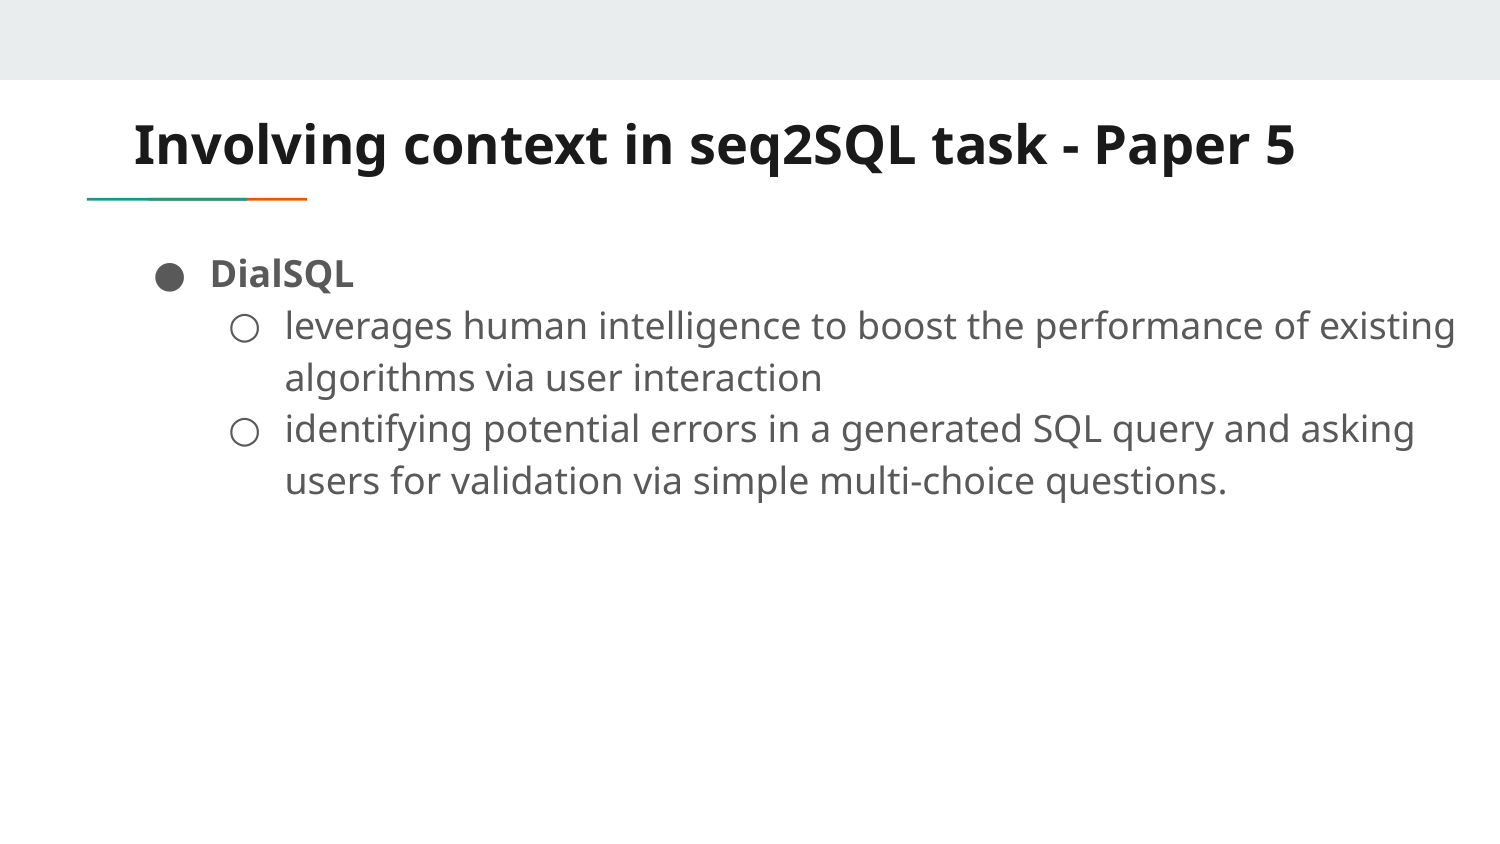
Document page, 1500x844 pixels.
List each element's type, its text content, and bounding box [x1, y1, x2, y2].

list DialSQL leverages human intelligence to boost the performance of existing algorithms via user interaction identifying potential errors in a generated SQL query and asking users for validation via simple multi-choice questions. [119, 228, 1500, 751]
title Involving context in seq2SQL task - Paper 5 [119, 94, 1381, 183]
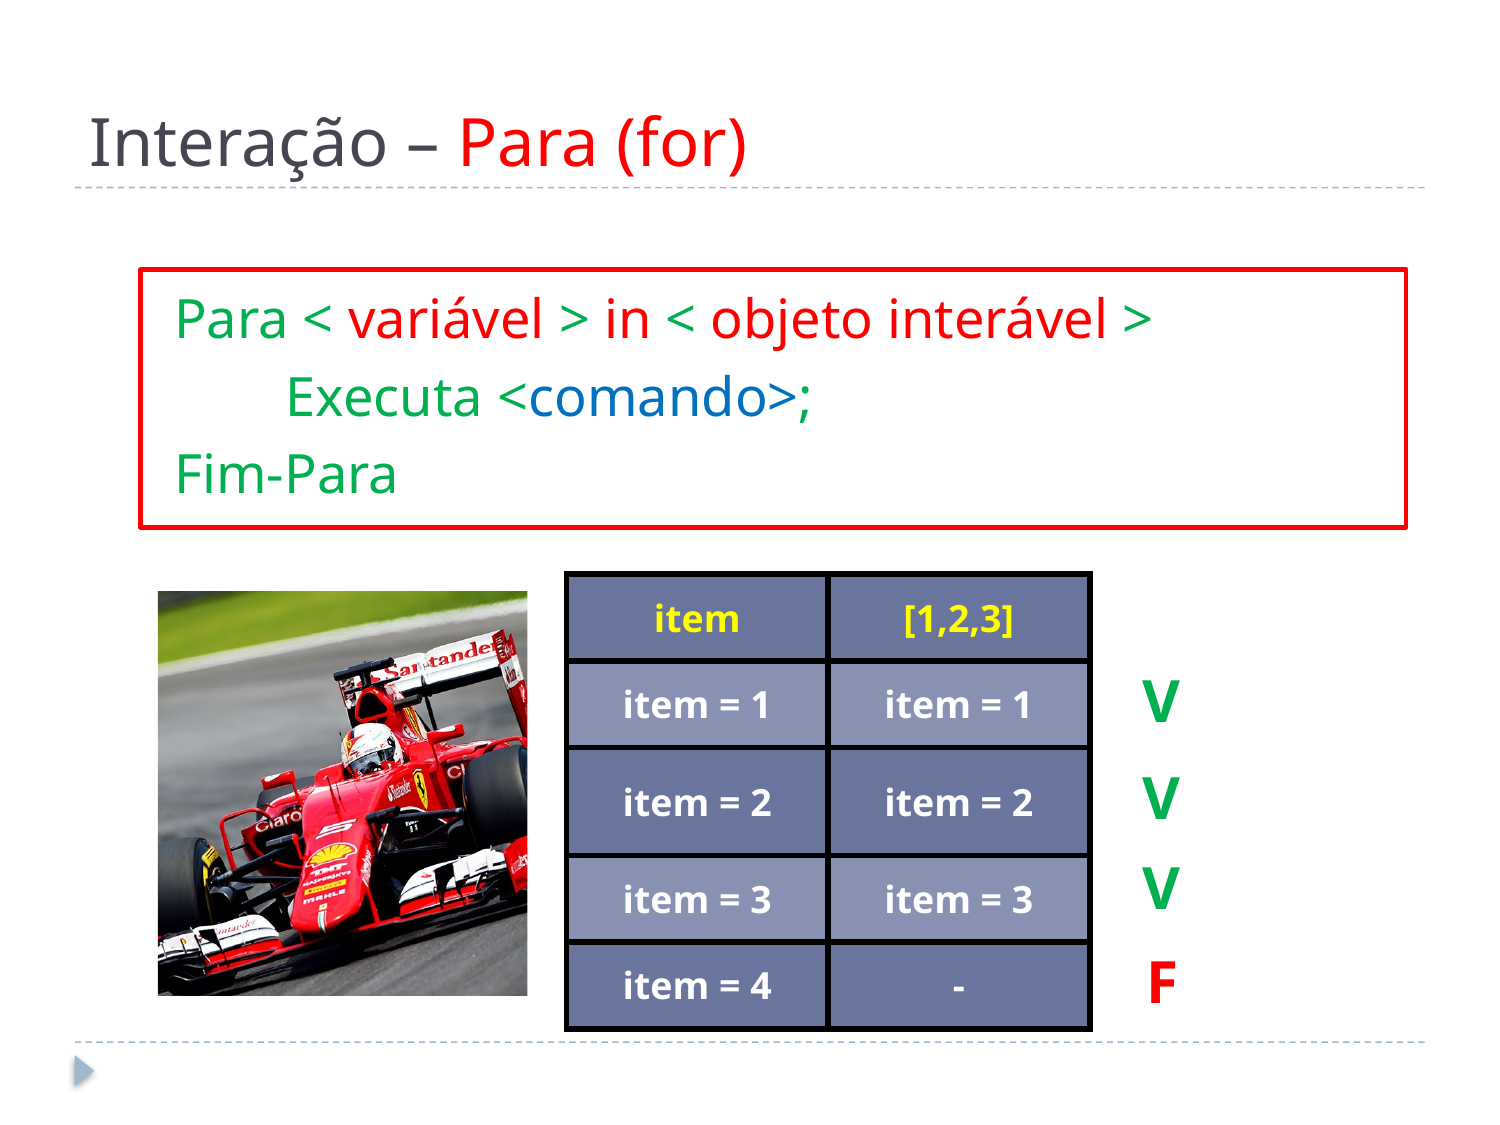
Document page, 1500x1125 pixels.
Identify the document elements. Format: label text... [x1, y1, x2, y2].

......

:: EXERCISE DESCRIPTION ::
Look through the listing above and copy each line where the string "pixels" occurs.

:: REPLY TO THE EXERCISE ::
Document page, 1500x844 pixels.
Document page, 1500x1125 pixels.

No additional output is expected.